New Column addition in Spark Bigquery Connector 2.12_0.29.0 vs 2.12_0.20.0 #945

bbarodia · 2023-04-10T19:05:33Z

Hi,

We wanted to upgrade to 0.29.0 from 0.20.0 but noticed the following behavior.

Setup to write to BigQuery :

final_df.write.format("bigquery") \
            .option("temporaryGcsBucket", c.TEMPORARY_GCS_BUCKET) \
            .option("table", self.gbq_project + ":" + final_dataset_name + "." + output_short_table_name) \
            .option("createDisposition", "CREATE_IF_NEEDED") \
            .option("schemaUpdateOptions", "ALLOW_FIELD_ADDITION" if use_gbq_overwrite_mode else '') \
            .option("decimal", "NUMERIC") \
            .option("partitionField", partition_column) \
            .option("partitionType", "DAY") \
            .mode('overwrite' if use_gbq_overwrite_mode else 'append') \
            .save()

Test Case :

Write dataframe to table
Add a column to dataframe and write to table

expected behaviour : new column is added to table.

With 0.29.0 :

We do not see the new column in the table.

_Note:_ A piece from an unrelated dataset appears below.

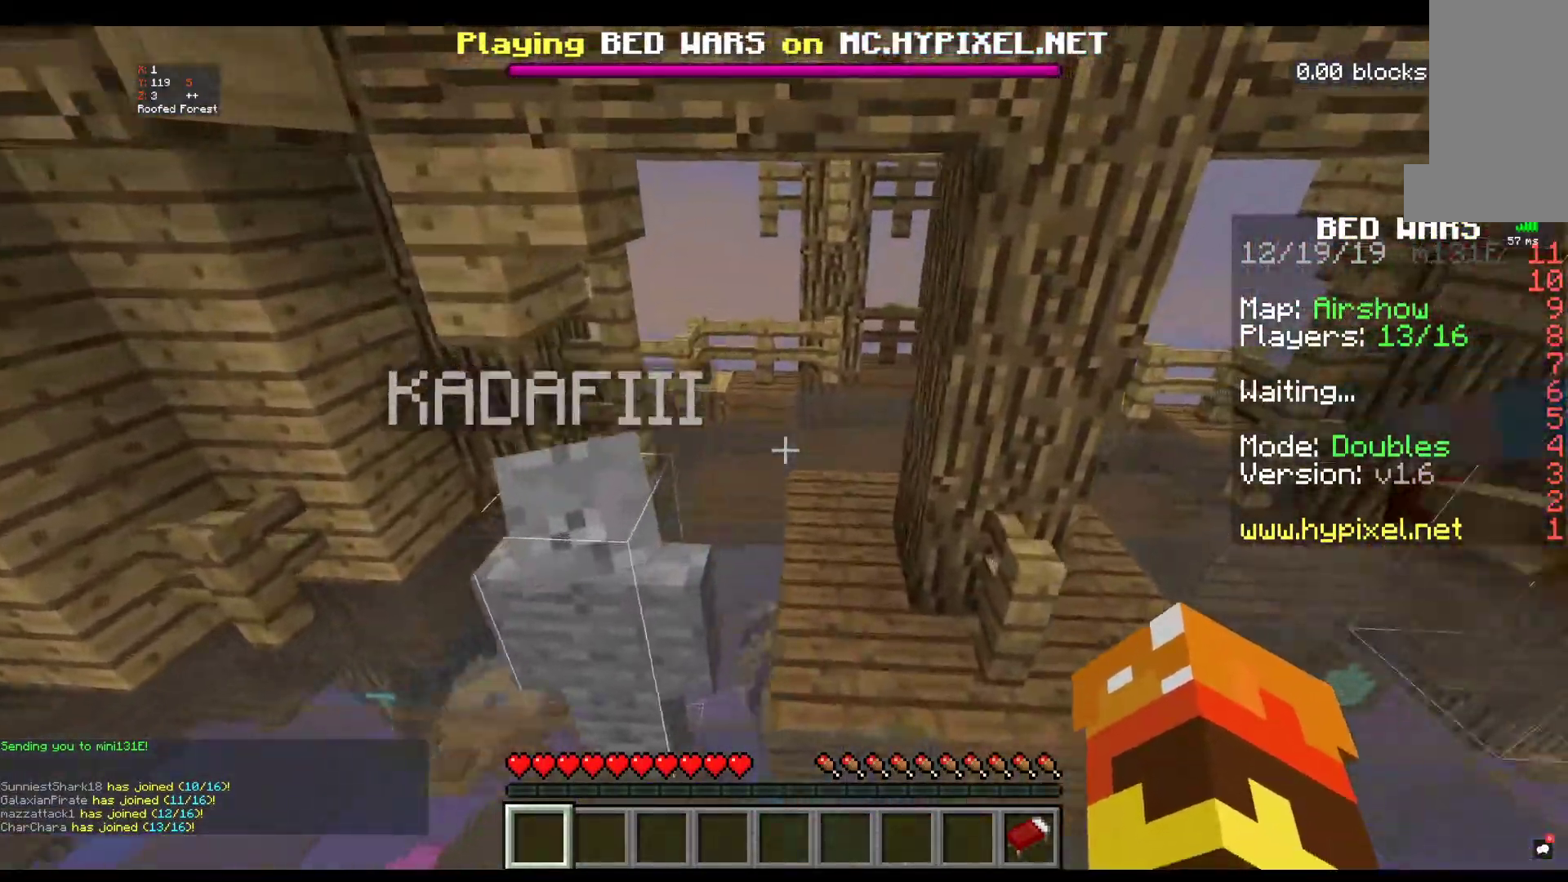
{"keys": ["w"], "mouse": [], "events": [[134, "space", "up"]]}
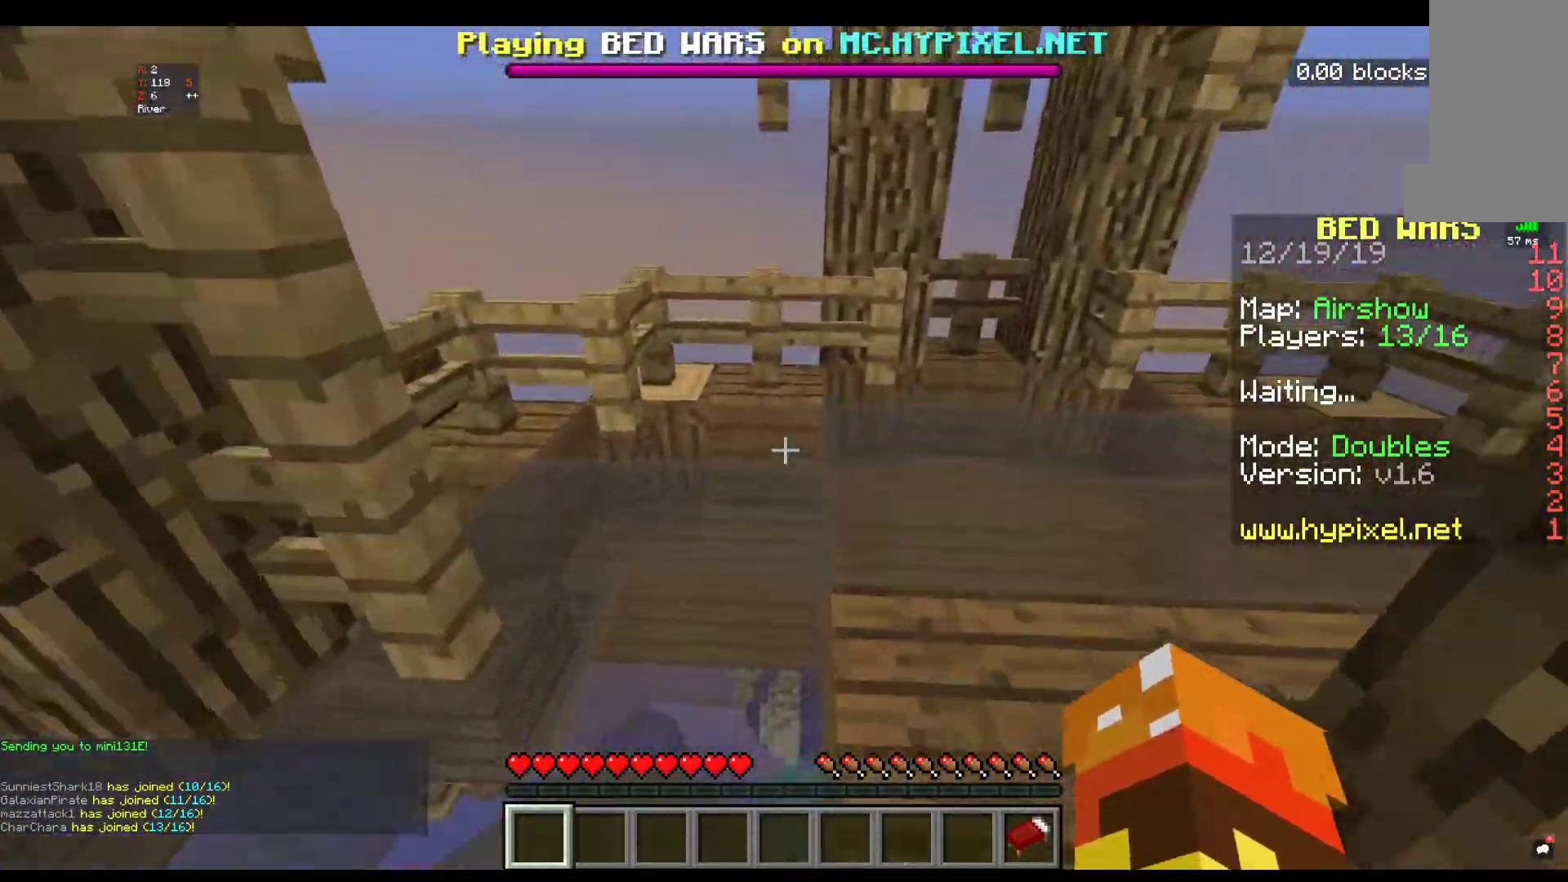
{"keys": ["w"], "mouse": [], "events": []}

we see this in logs : autodetect=null and

 schema=Schema{fields=[Field{name=field_1, type=STRING, mode=NULLABLE, description=null, policyTags=null,
, maxLength=null, scale=null, precision=null, defaultValueExpression=null, collation=null}, Field{name=test_string_field, type=STRING, mode=REQUIRED, description=null, policyTags=null, maxLength=null, scale=null, precision=null, defaultValueExpression=null, collation=null},

with 0.20.0:
We DO see the new column in the table.

we see autodetect=true
and schema=null

The text was updated successfully, but these errors were encountered:

pricemg · 2023-04-11T14:16:28Z

I think I'm seeing this exact issue right now actually.

Having the following options set in my spark session config

        # Allow new fields to be added to struct(record in BQ) column that
        # differ from what is already present in the BQ table being written to.
        spark.conf.set("allowFieldAddition", "true")
        # Any fields different between current data to be appended and already
        # in BQ table are filled with Null.
        spark.conf.set("allowFieldRelaxation", "true"

With dataproc-serverless v1.0 (where we were using 2.12-0.23.2 of the connector) could append a dataframe to a table where there was not a perfect overlap of columns and the new columns would be added (with Null set in the rows were the new columns weren't present previously). In dataproc-serverless v2.0 (where we're now using the 2.13-0.28.0 connector) I am still seeing the rows being appended but the additional columns are not present.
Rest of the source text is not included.